Source data
───
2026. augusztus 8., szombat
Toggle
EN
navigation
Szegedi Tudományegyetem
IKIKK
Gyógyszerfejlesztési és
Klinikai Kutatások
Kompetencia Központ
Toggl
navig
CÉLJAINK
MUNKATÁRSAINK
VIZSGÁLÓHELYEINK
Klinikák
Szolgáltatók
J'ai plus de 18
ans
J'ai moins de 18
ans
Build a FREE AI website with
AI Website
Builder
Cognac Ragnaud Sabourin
───
Exercise objective
Put down each entry again, unchanged and complete.

Solved problem
2026. augusztus 8., szombat
Toggle
EN
navigation
Szegedi Tudományegyetem
IKIKK
Gyógyszerfejlesztési és
Klinikai Kutatások
Kompetencia Központ
Toggl
navig
CÉLJAINK
MUNKATÁRSAINK
VIZSGÁLÓHELYEINK
Klinikák
Szolgáltatók
J'ai plus de 18
ans
J'ai moins de 18
ans
Build a FREE AI website with
AI Website
Builder
Cognac Ragnaud Sabourin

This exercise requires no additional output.